-->

Cari Blog Ini

You-Zitsu LN 2nd Year Vol 5 Prolog Indonesia

Prolog
Monolog Chabashira Sae


Sejak aku menjadi guru, tidak, bahkan sebelum aku menjadi guru, aku memiliki masalah yang tidak bisa aku bicarakan dengan siapa pun.

Itu adalah, mimpi buruk tertentu yang terus ku alami berulang kali.

Peristiwa hari itu, yang tidak akan pernah bisa aku lupakan, terus terulang dalam mimpiku.

Setiap kali aku mengalami mimpi buruk, bentuknya berubah, terkadang dari sudut pandangku, terkadang dari sudut pandang orang lain, dan terkadang kata-kata dan prosesnya berbeda.

Namun ada satu kesamaan.


Tidak peduli berapa kali itu diulangi, [akhirnya] tetap sama.


...Saat itu, tidak ada yang perlu ditakuti oleh kami Kelas B.

Semangat itu menekan kelas-kelas lain, dan kami berada dalam jangkauan ke Kelas A.

Tentu saja, itu bukan perjalanan yang mulus.

Pada saat kami dipromosikan ke kelas tiga, jumlah teman sekelas yang telah pergi membengkak menjadi 6.

Meski begitu, di tahun ketiga, kami mengumpulkan poin kelas tanpa kehilangan satu siswa pun.

Aku percaya bahwa kami akan dapat lulus sebagai Kelas A tanpa kehilangan siapa pun lagi.


Sampai hari itu, sampai saat itu———.


Itu adalah hari terakhir semester tiga, tepat sebelum ujian kelulusan, kesempatan terakhir untuk membuat perubahan.

Wali kelas kami muncul dengan ekspresi kaku dan memberi tahu kami tentang ujian khusus baru.

Awalnya, kami sama sekali tidak takut dengan ujian khusus itu.

Aturannya sederhana dan jelas, jadi kami tidak ragu bahwa kami akan bisa melewatinya tanpa kesulitan, dan fukus ke masa depan.

Tapi suasana optimis itu hanya bertahan sampai tugas itu diberikan.


Adegan berganti dan aku berteriak di kelas.
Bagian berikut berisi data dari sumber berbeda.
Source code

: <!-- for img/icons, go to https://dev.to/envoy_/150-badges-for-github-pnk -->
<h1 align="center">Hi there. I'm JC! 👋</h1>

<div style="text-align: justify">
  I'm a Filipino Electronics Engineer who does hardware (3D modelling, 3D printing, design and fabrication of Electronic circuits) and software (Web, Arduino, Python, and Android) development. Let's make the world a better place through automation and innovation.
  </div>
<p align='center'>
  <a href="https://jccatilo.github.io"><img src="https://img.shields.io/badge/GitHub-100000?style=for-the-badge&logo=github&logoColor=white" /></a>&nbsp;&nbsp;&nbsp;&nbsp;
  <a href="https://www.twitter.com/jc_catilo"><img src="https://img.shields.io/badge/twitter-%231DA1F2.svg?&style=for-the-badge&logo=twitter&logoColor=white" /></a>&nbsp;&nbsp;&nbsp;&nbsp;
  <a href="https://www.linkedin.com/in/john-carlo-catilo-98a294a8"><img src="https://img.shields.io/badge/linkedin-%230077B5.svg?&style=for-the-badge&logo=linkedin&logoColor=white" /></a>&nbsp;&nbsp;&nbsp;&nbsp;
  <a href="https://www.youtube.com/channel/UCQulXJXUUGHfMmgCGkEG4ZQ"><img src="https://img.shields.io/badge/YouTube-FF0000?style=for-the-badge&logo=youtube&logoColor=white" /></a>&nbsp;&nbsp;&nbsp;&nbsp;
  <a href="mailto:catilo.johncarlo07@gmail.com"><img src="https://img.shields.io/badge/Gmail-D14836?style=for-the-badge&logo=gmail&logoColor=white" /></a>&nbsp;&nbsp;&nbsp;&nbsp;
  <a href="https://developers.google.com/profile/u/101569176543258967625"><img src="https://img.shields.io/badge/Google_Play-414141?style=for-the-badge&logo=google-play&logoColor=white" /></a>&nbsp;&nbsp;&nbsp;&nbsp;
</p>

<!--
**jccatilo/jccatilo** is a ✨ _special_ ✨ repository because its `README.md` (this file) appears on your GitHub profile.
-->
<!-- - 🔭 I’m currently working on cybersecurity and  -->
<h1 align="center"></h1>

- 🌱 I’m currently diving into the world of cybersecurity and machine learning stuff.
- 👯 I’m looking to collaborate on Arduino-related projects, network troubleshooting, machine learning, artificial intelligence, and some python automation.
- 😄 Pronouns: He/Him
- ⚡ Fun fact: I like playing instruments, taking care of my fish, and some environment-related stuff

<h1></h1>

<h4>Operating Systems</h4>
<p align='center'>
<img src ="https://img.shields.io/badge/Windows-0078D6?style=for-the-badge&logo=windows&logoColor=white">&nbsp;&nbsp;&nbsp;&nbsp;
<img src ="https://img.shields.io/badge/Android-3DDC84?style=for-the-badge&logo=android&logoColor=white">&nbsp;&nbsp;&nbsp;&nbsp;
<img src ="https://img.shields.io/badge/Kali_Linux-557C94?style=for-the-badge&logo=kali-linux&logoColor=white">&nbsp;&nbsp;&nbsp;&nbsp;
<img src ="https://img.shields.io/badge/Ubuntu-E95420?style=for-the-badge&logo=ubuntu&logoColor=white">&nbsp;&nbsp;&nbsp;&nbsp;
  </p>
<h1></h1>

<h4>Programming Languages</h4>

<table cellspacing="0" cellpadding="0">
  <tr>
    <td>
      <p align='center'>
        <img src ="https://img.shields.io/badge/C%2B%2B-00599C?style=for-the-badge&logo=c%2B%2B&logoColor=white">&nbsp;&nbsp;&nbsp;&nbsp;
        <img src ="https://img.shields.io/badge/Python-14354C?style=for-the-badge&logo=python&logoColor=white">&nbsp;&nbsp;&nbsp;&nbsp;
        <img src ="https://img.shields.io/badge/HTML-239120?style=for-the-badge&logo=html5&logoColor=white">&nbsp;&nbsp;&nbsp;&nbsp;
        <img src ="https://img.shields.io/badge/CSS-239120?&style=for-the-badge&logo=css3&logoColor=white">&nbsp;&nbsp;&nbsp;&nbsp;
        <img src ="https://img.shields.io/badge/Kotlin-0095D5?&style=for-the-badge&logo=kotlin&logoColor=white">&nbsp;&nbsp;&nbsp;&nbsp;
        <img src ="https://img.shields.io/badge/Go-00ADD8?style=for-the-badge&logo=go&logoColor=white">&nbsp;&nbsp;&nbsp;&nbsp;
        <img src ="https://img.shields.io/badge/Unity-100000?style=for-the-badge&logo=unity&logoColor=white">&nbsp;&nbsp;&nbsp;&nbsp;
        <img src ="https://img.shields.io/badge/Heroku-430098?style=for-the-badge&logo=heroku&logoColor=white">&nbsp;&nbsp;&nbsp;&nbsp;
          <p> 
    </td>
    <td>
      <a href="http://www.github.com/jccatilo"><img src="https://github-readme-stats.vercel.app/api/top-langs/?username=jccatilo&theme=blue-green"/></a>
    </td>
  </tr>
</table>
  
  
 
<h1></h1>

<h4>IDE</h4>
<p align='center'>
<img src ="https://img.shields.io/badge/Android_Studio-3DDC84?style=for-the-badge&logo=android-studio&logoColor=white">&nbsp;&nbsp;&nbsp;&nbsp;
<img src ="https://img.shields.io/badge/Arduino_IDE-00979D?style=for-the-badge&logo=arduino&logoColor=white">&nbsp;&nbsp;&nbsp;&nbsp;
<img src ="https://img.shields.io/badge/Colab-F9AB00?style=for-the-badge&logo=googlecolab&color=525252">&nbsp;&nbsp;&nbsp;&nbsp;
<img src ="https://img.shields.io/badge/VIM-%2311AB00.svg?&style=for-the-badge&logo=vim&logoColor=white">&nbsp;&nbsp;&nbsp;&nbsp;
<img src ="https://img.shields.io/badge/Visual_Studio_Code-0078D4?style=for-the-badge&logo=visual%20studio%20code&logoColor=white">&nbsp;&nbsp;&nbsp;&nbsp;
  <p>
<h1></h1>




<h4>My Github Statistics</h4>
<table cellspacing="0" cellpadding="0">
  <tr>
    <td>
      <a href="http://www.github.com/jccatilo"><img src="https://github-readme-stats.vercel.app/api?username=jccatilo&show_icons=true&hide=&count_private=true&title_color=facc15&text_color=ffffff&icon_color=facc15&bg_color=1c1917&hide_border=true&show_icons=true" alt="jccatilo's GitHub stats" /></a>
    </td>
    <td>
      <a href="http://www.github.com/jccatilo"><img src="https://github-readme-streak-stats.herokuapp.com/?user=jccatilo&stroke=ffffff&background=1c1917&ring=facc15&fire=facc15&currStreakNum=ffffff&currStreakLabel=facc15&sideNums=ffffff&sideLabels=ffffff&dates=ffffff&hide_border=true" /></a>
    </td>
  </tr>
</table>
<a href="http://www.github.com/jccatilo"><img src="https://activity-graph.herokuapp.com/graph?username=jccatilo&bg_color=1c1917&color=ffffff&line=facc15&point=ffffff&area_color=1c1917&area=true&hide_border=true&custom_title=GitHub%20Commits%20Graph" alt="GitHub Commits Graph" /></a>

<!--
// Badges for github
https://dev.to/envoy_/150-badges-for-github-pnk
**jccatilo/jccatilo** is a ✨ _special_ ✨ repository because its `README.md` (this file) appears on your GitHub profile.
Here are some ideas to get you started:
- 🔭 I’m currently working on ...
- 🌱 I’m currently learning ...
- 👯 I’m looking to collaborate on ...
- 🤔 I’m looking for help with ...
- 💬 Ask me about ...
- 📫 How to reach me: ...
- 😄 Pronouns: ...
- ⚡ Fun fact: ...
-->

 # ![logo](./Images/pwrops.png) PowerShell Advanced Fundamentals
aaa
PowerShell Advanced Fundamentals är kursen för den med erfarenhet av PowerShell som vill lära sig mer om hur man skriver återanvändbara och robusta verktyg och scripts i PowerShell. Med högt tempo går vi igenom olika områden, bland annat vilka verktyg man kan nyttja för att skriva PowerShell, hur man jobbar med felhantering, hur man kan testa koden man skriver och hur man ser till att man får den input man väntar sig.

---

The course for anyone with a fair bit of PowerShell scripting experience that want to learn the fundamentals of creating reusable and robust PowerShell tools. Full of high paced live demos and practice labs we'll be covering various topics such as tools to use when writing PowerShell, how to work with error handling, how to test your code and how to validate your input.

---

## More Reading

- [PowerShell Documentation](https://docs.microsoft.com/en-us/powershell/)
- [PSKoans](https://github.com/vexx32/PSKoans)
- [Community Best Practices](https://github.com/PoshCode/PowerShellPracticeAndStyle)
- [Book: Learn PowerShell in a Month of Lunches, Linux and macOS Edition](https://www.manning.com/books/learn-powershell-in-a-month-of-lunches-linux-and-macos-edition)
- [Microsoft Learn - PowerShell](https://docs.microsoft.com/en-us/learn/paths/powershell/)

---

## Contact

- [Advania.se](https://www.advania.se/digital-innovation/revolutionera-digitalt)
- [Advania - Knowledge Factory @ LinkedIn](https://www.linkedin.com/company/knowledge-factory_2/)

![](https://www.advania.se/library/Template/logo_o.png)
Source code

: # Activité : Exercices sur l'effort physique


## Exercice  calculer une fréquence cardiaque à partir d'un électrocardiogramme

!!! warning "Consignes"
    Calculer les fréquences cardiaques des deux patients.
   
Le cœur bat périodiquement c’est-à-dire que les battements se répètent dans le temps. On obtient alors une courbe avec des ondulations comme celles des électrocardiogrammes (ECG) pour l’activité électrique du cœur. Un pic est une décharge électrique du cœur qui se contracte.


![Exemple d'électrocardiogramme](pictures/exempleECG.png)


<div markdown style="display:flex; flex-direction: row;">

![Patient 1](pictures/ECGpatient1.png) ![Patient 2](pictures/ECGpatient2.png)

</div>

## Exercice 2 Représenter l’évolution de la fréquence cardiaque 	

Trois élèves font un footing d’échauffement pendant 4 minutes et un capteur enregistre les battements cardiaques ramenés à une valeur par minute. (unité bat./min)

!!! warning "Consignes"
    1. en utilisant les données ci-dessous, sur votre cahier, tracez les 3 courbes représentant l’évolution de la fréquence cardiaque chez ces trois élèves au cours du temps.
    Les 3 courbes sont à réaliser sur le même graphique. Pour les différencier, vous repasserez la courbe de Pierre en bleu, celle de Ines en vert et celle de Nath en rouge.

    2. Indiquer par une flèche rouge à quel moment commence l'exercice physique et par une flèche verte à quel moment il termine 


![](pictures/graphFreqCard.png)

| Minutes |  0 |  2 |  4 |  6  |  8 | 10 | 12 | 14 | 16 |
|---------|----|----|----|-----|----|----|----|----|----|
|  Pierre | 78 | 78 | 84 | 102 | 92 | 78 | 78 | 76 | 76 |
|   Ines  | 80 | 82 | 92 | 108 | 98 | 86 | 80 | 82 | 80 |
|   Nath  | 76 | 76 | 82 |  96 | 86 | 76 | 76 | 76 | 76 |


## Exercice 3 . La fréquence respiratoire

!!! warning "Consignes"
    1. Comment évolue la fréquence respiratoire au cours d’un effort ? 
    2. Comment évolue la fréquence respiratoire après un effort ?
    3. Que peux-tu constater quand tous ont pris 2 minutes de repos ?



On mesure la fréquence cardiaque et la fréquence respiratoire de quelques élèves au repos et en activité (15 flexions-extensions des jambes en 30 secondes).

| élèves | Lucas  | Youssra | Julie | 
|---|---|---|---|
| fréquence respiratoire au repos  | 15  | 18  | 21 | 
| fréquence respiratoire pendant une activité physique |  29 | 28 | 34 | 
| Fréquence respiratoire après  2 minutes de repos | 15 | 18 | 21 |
Sahabatku Chie memasang ekspresi marah dan mencengkeram kerahku.

Aku jatuh dalam situasi yang mengerikan dan berteriak dalam kebingungan.

(Tln: diatas adalah artinya sedangkan rawnya sangat singkat berupa metafora, yang terjemahan harfiahnya ‘jeritan neraka’)

Kelas yang telah bersatu, runtuh dalam sekejap.


Sudah cukup.


Gumamnya, dia tampak pasrah dan sadar diri.

Tapi aku tidak bisa mengambil keputusan.

Tidak mungkin aku siap untuk ini.

Kehadirannya bukanlah hal yang kecil, karena kami sudah bersama dalam susah dan senang selama tiga tahun.

Dia adalah teman sekelasku yang tak tergantikan, sahabatku yang tak tergantikan.


Sebagai lawan jenis, dia adalah seseorang yang berharga bagiku———yang tak tergantikan.


Dia mungkin sedikit brengsek, tapi dia serius, baik hati, dan lebih bisa diandalkan daripada orang lain.

Dan dia menunjukan ekspresi yang belum pernah dia tunjukkan sebelumnya.

Saat itu ketika dia mengulurkan tangannya kepadaku di bawah langit malam, agak malu-malu.

Saat aku menahan air mata yang akan tumpah, aku mengucapkan beberapa patah kata.


[Tolong, perlakukan aku dengan baik...]


Hubungan antara kami berdua itu berakhir segera setelah dimulai.